Glanbia plc announced that it has agreed to acquire thinkThin, LLC (“thinkThin”) for a cash consideration of $217 million (the “Transaction”).
thinkThin has a leading range of protein enriched bars targeted at lifestyle consumers looking for wholesome, convenient and delicious snacks. thinkThin primarily distributes its products in food, natural and mass retail channels in the US. Net sales for the twelve months to the end of September 2015 were $84 million, with a compound average growth rate for the previous three years of 31%.
Siobhán Talbot, Glanbia Group Managing Director said: “I am very pleased to announce that we have reached agreement to acquire thinkThin.
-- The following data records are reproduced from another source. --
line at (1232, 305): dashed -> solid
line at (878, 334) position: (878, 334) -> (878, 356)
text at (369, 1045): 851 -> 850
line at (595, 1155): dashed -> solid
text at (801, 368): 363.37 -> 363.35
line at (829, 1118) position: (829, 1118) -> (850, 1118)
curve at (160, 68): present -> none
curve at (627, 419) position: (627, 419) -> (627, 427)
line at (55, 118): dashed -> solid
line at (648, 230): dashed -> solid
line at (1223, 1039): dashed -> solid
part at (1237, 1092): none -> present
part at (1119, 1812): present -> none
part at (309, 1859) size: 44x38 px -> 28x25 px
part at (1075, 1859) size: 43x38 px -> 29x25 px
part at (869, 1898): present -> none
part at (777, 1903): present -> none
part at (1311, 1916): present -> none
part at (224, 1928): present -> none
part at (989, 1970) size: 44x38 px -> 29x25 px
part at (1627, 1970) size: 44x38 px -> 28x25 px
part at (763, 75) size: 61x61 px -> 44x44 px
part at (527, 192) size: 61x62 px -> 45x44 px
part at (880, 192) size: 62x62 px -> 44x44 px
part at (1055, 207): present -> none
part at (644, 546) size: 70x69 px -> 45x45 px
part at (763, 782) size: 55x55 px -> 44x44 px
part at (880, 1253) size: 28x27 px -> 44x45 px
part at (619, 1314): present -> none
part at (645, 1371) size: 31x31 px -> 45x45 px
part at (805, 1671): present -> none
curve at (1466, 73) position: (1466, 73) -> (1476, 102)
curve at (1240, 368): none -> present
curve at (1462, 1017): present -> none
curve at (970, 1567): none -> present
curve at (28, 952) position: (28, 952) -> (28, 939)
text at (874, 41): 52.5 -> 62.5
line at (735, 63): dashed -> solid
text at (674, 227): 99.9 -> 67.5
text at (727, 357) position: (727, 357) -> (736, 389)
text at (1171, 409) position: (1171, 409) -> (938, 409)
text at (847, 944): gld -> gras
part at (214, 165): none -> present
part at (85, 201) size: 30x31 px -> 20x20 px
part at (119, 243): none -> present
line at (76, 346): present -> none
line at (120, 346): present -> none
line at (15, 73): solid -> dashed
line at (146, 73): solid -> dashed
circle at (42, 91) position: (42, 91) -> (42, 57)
As a premium lifestyle nutrition product with very strong brand equity, thinkThin represents an excellent strategic addition to our portfolio of market leading performance nutrition brands. The transaction is firmly aligned with our overall growth ambitions and positions us well in the fast growing nutrition bar category as well as being value enhancing for our shareholders.”
thinkThin will increase Glanbia Performance Nutrition’s (“GPN”) presence in the bar category and provide exposure to the rapidly expanding nutrition bar segment which is currently valued at $2.8 billion in US retail. In addition, thinkThin provides a great platform for GPN to enter the “better for you” snack products category as well as augment the GPN brand portfolio in its existing channels.
It is anticipated that the Transaction will complete prior to the end of the 2015 financial year subject to the customary completion conditions and regulatory approval.
The Transaction will be marginally earnings accretive in 2016 and will be funded by debt from existing facilities.